Reservoir modeling based on the probable initial OWC at 1,330 m (4,363 ft) TVDSS, matched to observed dynamic behavior, suggests the OWC may have moved up by 10-15 m (33-49 ft) since the start of production and is now within the 205/21a-7z reservoir section. This well is thought to be ‘coning’ oil from above when flowing at higher rates.
Pressure gauges in the suspended 205/26b-14 Lincoln well 8 km (5 mi) away exhibit a 20-psi (1.38-bar) pressure decline, probably due to production from the Lancaster field. This suggests good regional reservoir connectivity and that the Brynhild fault zone between Lancaster and Lincoln likely does not seal.
However, additional pressure data will be needed following a scheduled Lancaster maintenance shut-in to confirm that Lancaster is the cause of the depletion.
While the rate of pressure decline with cumulative production has slowed, well flowing pressure may approach the point at which gas is freed from oil within the reservoir, requiring the two wells to be choked back in order to manage excess gas production.
Lancaster appears to be a more complex reservoir system than predicted, with the onlapping sandstones appearing to represent a substantial part of the presumed connected volume.

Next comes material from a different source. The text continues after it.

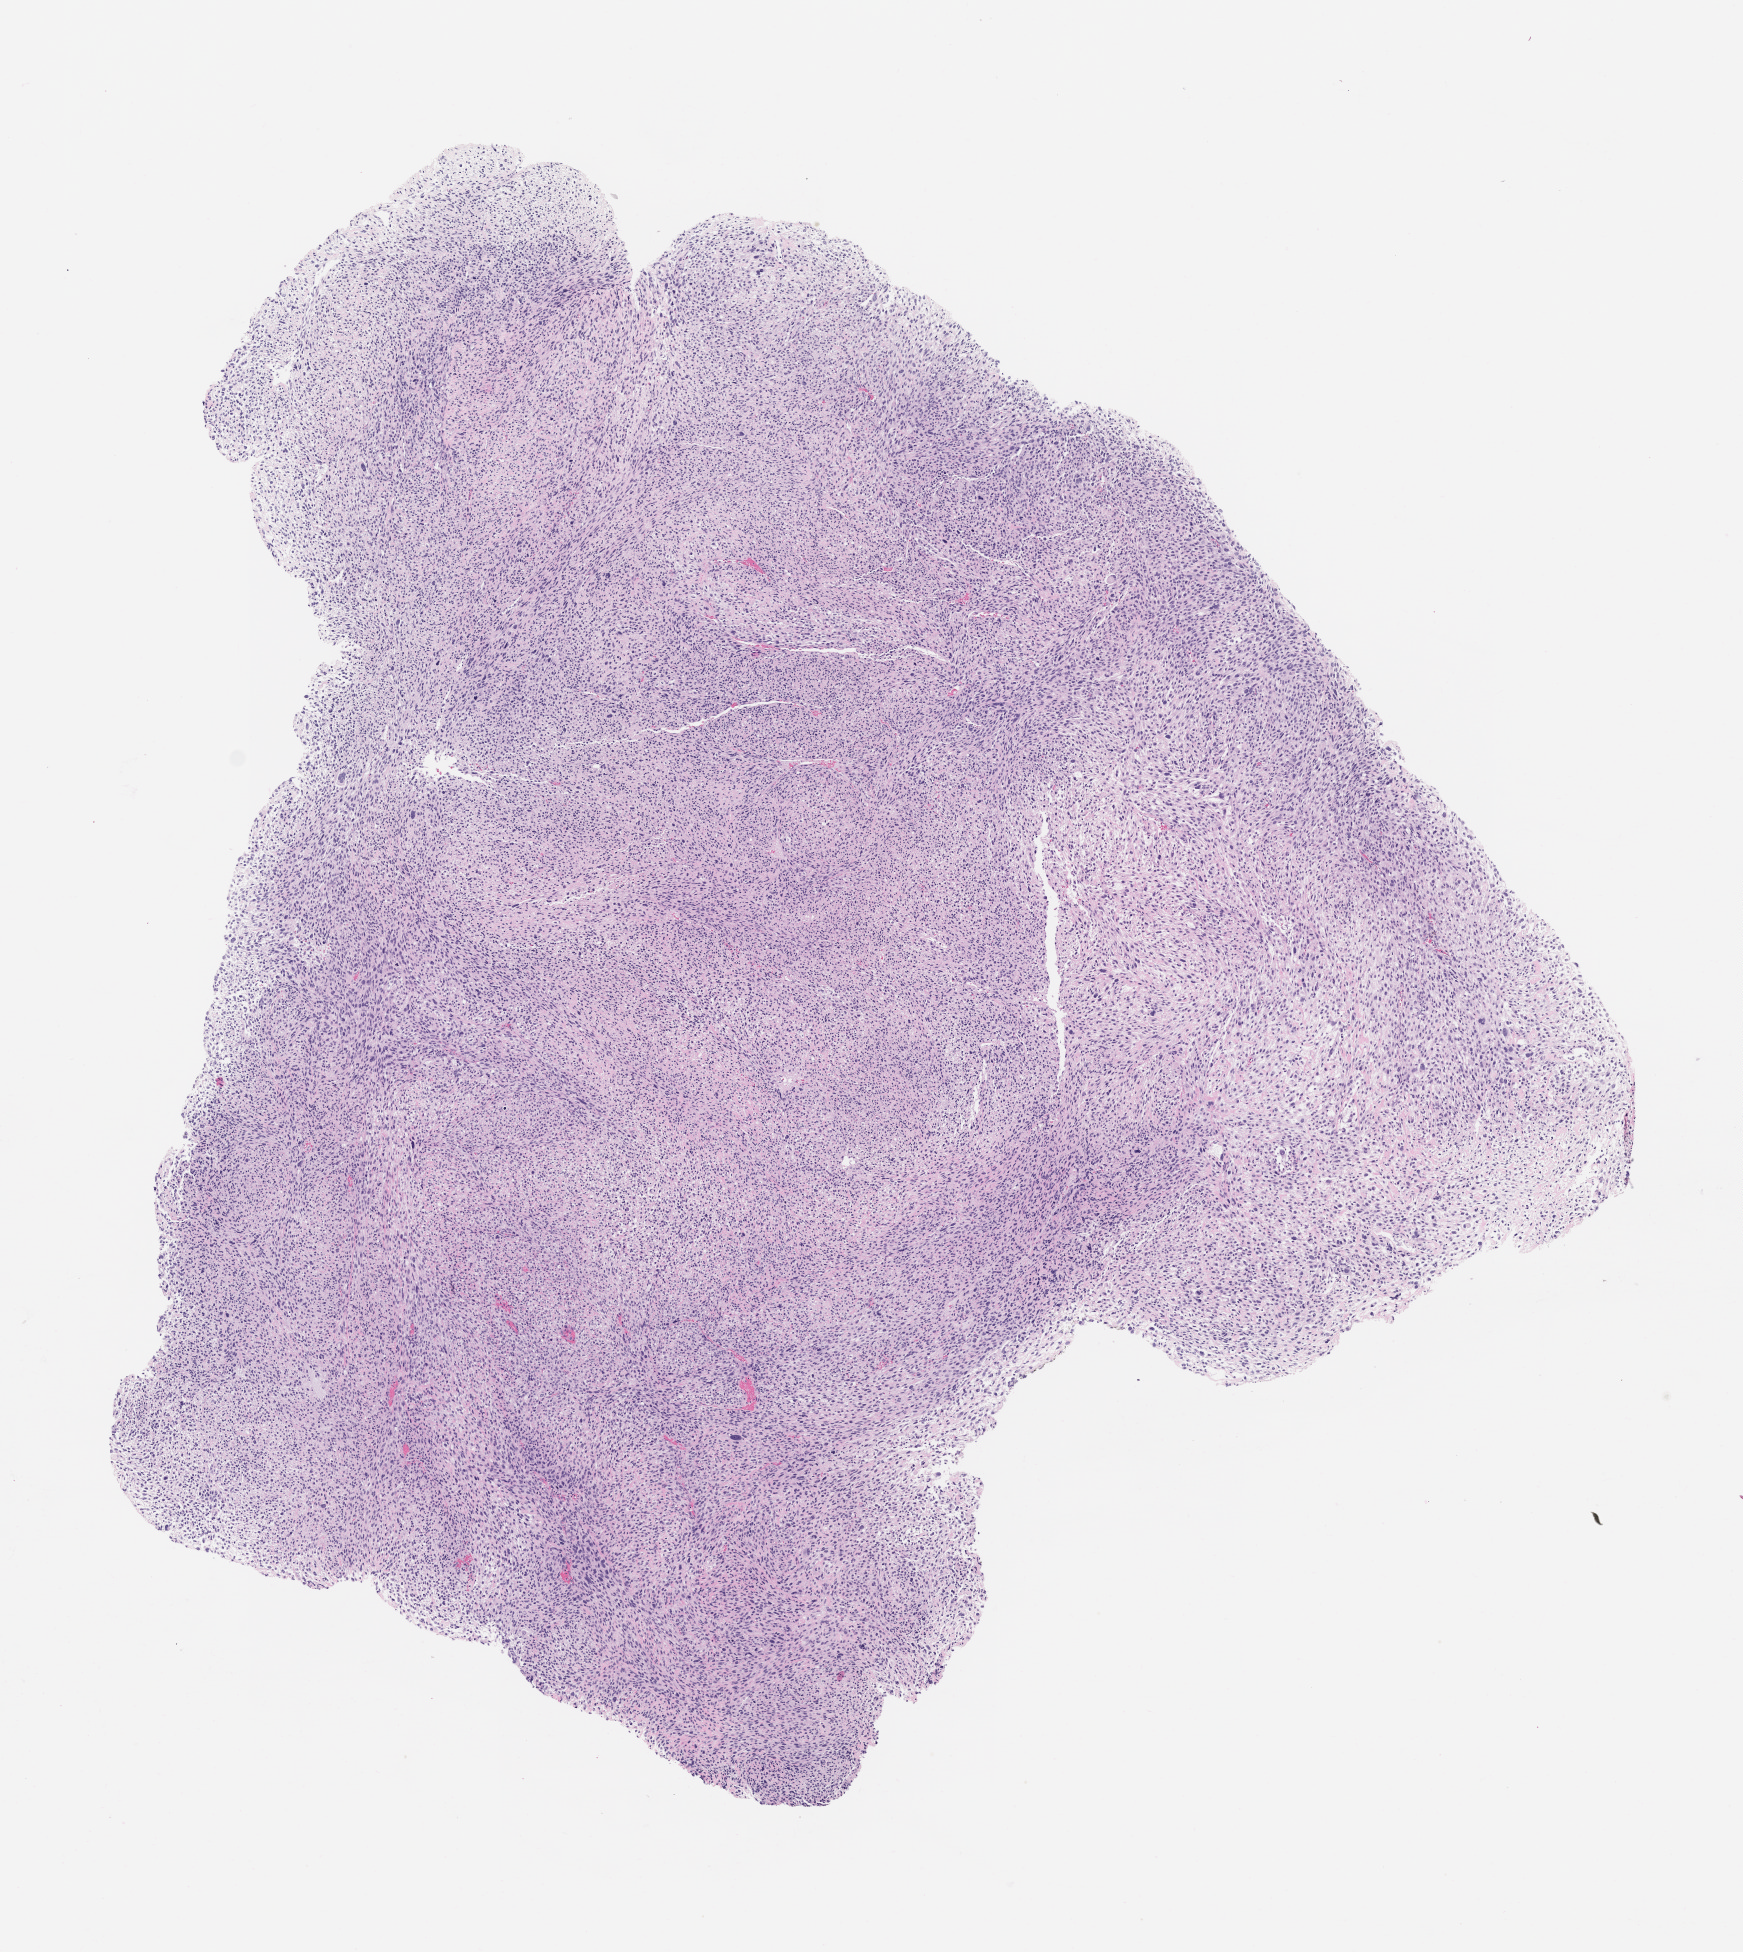
Whole-slide image, hematoxylin and eosin (H&E) stain of the patient's (originator) tumor tissue, shown as a low-resolution overview of the whole scanned area (about 7.0 x 7.9 mm); formalin-fixed paraffin-embedded section; tumor site category: musculoskeletal. Patient: male, 67 years old.
* diagnosis: Non-Rhabdo. soft tissue sarcoma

Further work will be needed to assess the potential implications for field development and ultimate recovery.
Assuming production has to be choked back as well flowing pressure approaches ‘bubble point’ during H2 2021, remaining reserves that could be recovered via the current EPS through the two wells with no further activity is 9.4 MMbbl (subject to an economic limit test).
Hurricane is assessing options to mitigate the forecast production and pressure decline rates of the EPS, the main one being to manage reservoir voidage and pressure decline by initiating water injection.
It is also assessing the optimum timing, cost, location and design of a water injection well and facilities, including adaptations to existing water injection capabilities on the FPSO. Hurricane estimates the total cost, including drilling at $70-80 million.